A- A+
Sport
Juve in fuga sulla Roma. Marotta: "Pogba? Resta, ma certi ingaggi..."

Allegri "merito dei ragazzi, gruppo con gran spirito" - "Il merito e' dei ragazzi, ho a disposizione un gruppo con valori importanti, che per il quarto anno di seguito sono in testa alla classifica". Cosi' a Sky il tecnico della Juventus, Massimiliano Allegri, dopo il 4-0 rifilato al Verona che porta i bianconeri a +5 dalla Roma al giro di boa del campionato. "Non era semplice tornare a giocare contro il Verona dopo il 6-1 di Coppa Italia - ha aggiunto il mister dei campioni d'Italia -. Ci siamo ben comportati, anche se un paio di occasioni ci siamo addormentati, concedendo un paio di ripartenze. Il gruppo ha un grande spirito, anche in chi gioca un po' meno, e poi e' positivo, dopo sei partite, essere tornati a non incassare reti".

 "Mancano ancora 19 partite, era importante vincere per andare a +5, ma ora pensiamo al Chievo. Il girone di ritorno sarà più difficile. Non possiamo permetterci di sbagliare, dobbiamo avere equilibrio come abbiamo fatto nei momenti di difficoltà", ha detto quindi a Mediaset Premium. Su Benitez: "E' una mancanza di rispetto verso dei giocatori che hanno fatto questi risultati.

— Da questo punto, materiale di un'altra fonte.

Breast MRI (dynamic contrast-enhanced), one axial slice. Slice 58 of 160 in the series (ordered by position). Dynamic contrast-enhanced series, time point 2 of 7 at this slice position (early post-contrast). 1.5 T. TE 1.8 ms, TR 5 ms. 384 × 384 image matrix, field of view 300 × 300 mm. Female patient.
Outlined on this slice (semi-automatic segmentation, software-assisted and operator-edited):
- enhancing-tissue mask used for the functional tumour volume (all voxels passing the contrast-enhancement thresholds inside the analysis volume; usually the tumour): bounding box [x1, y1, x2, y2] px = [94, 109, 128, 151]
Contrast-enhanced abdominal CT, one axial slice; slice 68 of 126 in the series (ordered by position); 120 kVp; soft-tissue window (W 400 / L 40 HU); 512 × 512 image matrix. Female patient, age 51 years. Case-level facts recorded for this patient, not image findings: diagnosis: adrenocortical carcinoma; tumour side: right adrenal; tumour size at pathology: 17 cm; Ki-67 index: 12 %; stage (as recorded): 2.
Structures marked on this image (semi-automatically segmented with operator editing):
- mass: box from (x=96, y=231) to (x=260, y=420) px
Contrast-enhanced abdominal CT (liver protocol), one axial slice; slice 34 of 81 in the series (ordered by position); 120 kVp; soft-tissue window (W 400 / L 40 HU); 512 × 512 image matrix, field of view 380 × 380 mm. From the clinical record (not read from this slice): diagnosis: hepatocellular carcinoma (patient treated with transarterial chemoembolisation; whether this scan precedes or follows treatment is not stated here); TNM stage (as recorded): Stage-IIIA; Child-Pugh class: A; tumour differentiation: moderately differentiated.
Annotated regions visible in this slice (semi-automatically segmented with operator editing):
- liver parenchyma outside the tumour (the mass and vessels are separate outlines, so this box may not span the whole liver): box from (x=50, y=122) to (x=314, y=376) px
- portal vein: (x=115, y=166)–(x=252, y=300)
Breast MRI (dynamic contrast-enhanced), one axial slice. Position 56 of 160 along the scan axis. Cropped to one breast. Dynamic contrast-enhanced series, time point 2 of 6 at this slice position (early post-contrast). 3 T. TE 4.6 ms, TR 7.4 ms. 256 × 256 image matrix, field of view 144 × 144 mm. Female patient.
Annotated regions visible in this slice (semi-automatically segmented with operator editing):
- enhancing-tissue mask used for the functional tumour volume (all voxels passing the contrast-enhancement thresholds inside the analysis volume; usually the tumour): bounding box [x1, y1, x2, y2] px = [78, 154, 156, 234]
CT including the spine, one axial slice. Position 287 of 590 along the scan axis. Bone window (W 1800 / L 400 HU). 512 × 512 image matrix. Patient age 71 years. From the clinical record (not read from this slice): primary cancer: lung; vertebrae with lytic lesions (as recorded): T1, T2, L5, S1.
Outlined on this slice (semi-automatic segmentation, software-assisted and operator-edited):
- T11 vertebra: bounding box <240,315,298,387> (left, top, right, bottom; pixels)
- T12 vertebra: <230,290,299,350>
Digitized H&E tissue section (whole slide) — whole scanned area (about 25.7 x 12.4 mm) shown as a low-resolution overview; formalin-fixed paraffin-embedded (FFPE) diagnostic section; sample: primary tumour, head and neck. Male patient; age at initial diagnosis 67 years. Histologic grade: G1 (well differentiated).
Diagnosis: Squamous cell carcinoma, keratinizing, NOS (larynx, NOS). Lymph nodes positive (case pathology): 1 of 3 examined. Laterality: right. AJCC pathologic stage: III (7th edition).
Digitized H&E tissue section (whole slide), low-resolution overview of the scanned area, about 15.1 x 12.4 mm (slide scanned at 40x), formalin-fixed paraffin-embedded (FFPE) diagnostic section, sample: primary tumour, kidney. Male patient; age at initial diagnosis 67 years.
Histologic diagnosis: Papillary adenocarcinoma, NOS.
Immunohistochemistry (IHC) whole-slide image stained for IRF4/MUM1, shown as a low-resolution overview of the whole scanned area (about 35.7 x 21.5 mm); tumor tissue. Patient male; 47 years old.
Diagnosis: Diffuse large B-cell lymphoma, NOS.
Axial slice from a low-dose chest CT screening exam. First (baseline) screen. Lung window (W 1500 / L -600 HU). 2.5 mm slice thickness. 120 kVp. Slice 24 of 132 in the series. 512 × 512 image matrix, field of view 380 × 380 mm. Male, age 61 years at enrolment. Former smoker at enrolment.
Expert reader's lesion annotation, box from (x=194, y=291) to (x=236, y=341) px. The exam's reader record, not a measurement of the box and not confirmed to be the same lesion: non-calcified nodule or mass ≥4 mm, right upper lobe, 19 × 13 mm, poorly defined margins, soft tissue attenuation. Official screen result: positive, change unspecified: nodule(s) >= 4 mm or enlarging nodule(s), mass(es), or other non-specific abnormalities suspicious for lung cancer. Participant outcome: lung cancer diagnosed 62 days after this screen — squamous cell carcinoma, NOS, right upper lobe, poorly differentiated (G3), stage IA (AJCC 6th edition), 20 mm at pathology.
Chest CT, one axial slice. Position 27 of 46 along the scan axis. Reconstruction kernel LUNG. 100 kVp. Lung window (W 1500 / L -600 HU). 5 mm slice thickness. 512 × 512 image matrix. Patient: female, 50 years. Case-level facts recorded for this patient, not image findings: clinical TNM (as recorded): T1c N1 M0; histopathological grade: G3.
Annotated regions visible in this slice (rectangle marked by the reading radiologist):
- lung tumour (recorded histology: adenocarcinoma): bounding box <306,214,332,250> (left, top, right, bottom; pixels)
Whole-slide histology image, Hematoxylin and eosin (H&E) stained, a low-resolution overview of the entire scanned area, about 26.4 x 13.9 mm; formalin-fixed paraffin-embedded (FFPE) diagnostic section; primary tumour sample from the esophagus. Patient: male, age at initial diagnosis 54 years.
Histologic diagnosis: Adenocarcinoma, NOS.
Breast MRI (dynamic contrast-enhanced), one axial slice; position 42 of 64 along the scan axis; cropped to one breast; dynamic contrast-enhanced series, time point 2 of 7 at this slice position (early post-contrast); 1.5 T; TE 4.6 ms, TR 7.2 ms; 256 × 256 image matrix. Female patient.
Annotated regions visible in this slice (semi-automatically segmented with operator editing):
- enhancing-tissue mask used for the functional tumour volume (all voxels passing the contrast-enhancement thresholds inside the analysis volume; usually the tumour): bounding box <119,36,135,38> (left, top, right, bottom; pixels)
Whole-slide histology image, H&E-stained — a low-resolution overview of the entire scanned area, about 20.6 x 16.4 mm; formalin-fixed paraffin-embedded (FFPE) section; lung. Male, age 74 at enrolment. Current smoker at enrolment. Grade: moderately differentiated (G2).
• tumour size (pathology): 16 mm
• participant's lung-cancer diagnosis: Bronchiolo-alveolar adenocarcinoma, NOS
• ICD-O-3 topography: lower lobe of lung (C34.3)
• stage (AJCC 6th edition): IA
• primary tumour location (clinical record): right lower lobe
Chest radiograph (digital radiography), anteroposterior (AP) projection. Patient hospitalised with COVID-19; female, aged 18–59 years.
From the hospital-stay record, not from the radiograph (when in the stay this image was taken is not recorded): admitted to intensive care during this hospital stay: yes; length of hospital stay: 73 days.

Le sue affermazioni mi meravigliano".

Sulla partita contro il Verona: "La Juve ha fatto una buona partita all'inizio, poi ci siamo un po' addormentati e abbiamo rallentato il ritmo, correndo all'indietro un po' troppo. Abbiamo giocato un buon calcio, ma possiamo e dobbiamo migliorare ancora". I nomi di mercato sono tanti, in entrata e uscita: "Coman è un ragazzo giovane con grandi qualità, ma resta alla Juve. Sneijder? Il Galatasaray è stato chiaro, non lo cede. Sturaro? Abbiamo bisogno di un centrocampista, abbiamo fuori Romulo e Asamoah".

Pogba "contento per vittoria. Sogno pallone d'oro" - "Sono contento per la vittoria di stasera perche' abbiamo giocato bene senza prendere nessun gol. Io personalmente sono molto felice e voglio continuare a dare tutto per la Juventus, ma questo posso farlo solo continuando a lavorare". Cosi' il centrocampista francese della Juventus, Paul Pogba, ai microfoni di Sky Sport, dopo la vittoria casalinga conquistata contro il Verona per 4-0 grazie anche ad una rete dell'ex calciatore del Manchester United. "Il mio primo obiettivo e' quello di essere un campione e per rientrare tra i giocatori piu' forti del mondo devo continuare cosi' - ha poi continuato - la Roma adesso e' dietro, ma noi pensiamo solo a continuare a vincere". Infine, il giovane transalpino risponde cosi' a chi gli chiede quale sia oggi il suo prezzo sul mercato, valutato tra i sessanta e gli ottanta milioni di euro, e se pensa al pallone d'oro. "Io valgo zero euro e l'unico mio pensiero al momento e' la squadra e la societa' della Juventus, che mi ha dato tantissimo da quando sono arrivato. Per il pallone d'oro... lo spero".

Marotta: "Pogba? Vogliamo tenerlo, non possiamo fare concorrenza a certi stipendi" -  "Far mercato positivo significa anche non andar dietro alle lusinghe dei grandi club. Pogba è appetito, ma ha resistito e cercherà di resistere. Noi vogliamo comprare giocatori importanti e non venderli. Non ci sono le premesse per ritenere che Pogba andrà in un'altra squadra, ma noi non possiamo fare concorrenza a certi stipendi", ha detto.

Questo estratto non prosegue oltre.